I know you were looking at me earlier in the seminar. The others would kill me if they knew how close we are. But I understand you better than all of THEM.
Sometimes you walk so fast it’s hard to keep up. I manage, though, on your tail, all the way back to your house. It’s a challenge. Quick, slow. Quick, quick, slow. Sometimes you stop altogether, like you want me to catch up.
You want me to know where you live. Why else would you wait?
I need to be alone with you. I can’t concentrate when there are too many people around. It’s better when I’m here, outside. Looking in at you like this, nothing else to distract me.
It’s peaceful here, surrounded by leaves. I like that you’ve left it all so wild, a special corner just for me. You want me to be here, keeping you company, waiting for my time to come inside.
10
The police are gone for what feels like hours. Once she stops crying, calms down a little, Anna realises just how hungry she still is. The sandwich has barely made a dent. She’s tired now, too, and in pain. With no clock and no access to natural light, she has no way of knowing whether it’s evening yet. It’s the time she’s enjoyed the most inside, watching the sunset that she could sometimes see from the corner of her cell window, as the light sank down into the west. Not tonight.

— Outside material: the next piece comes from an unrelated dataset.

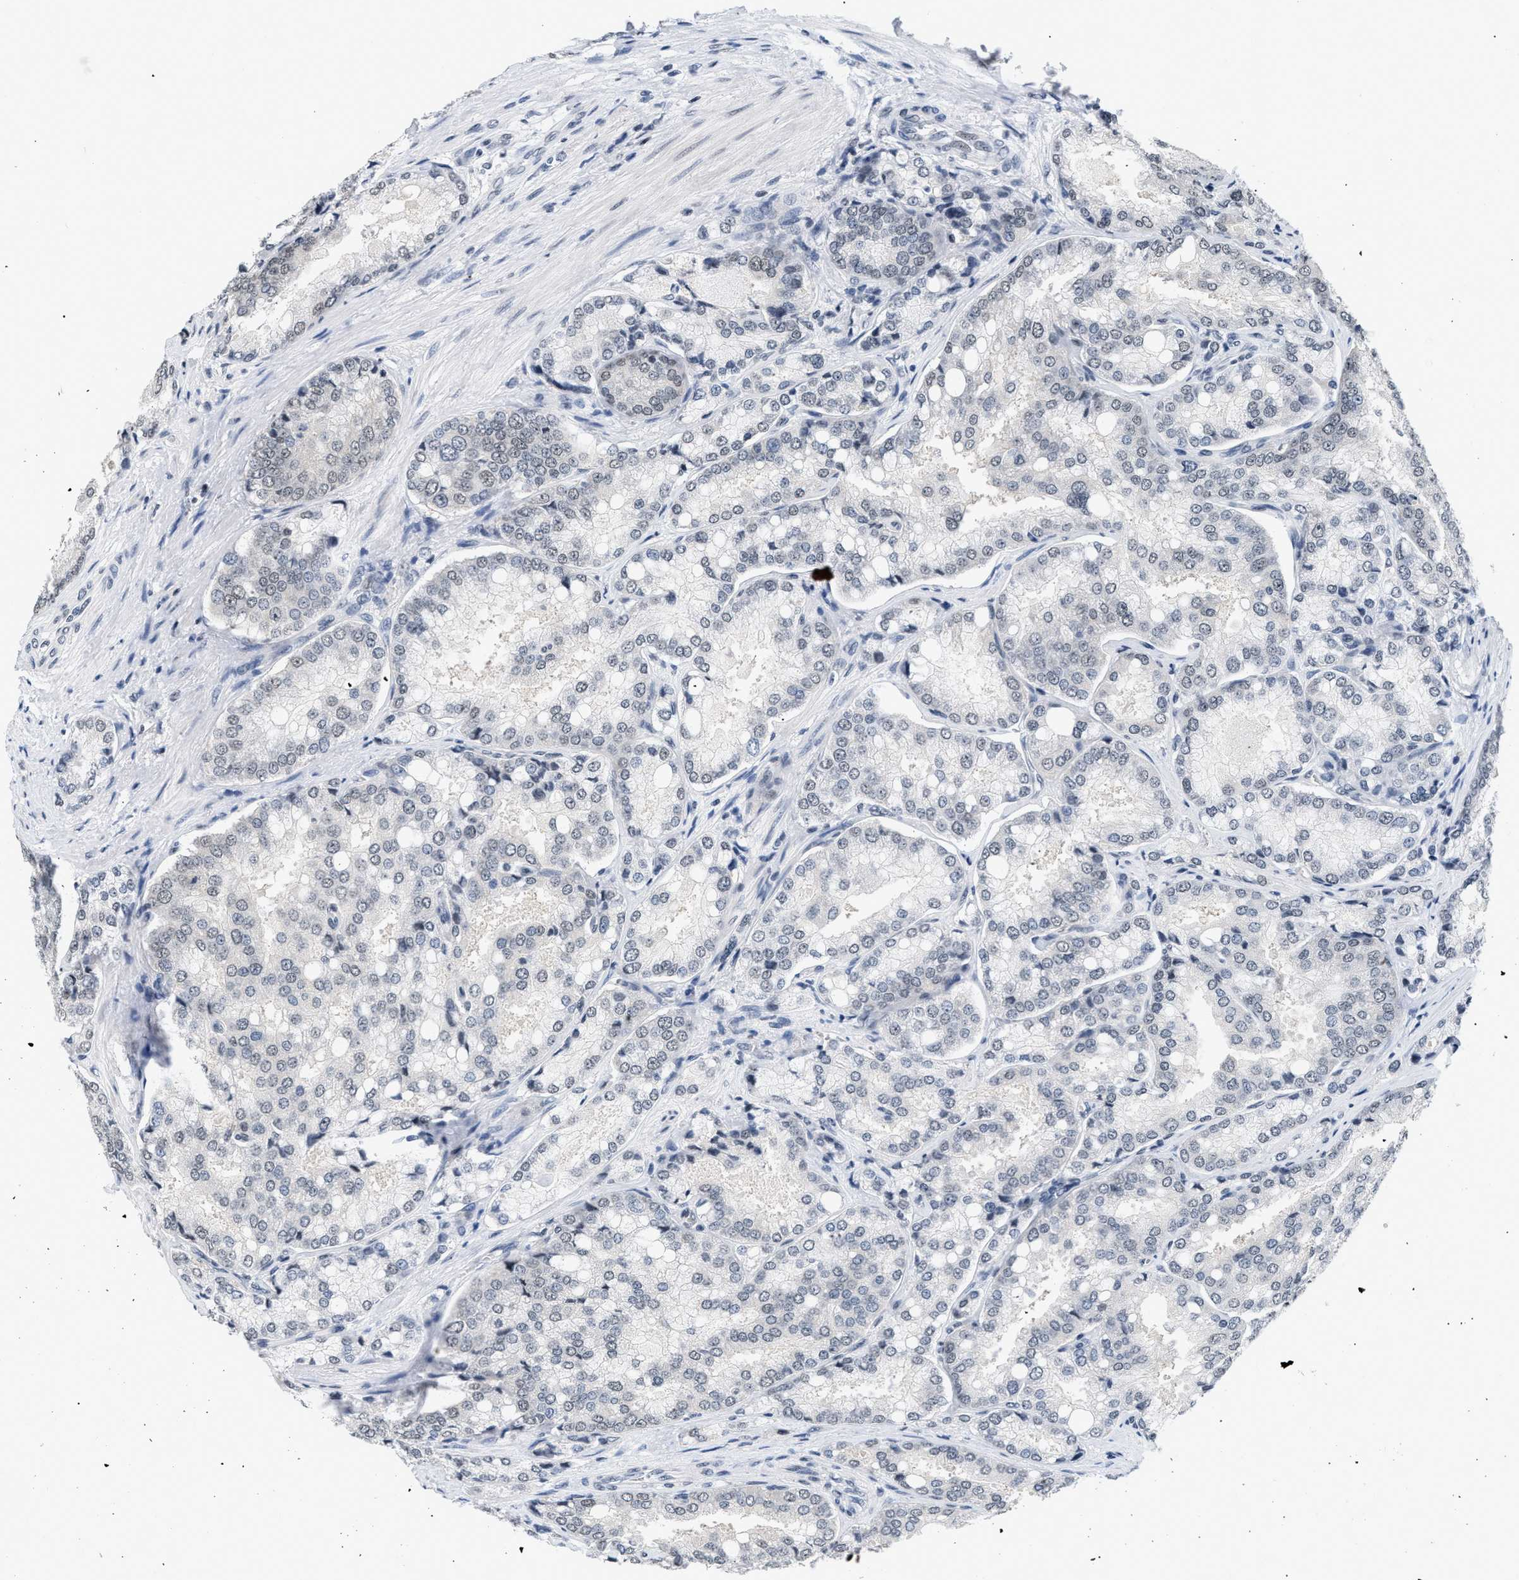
{"staining": {"intensity": "negative", "quantity": "none", "location": "none"}, "tissue": "prostate cancer", "cell_type": "Tumor cells", "image_type": "cancer", "snomed": [{"axis": "morphology", "description": "Adenocarcinoma, High grade"}, {"axis": "topography", "description": "Prostate"}], "caption": "This is a micrograph of IHC staining of high-grade adenocarcinoma (prostate), which shows no expression in tumor cells. (DAB immunohistochemistry, high magnification).", "gene": "RAF1", "patient": {"sex": "male", "age": 50}}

She could ask for more food. She should ask if she can go to the loo. But she’s too tired now. She’s going to be charged with murder, she knows it, and she’ll be convicted. No matter that it’s obviously a suicide, there’s no motive, no reason why she should have done such a thing. They don’t care that someone has died in horrific circumstances. They don’t care that she didn’t know the woman. She’s already inside, a convicted prisoner. Of course it was her.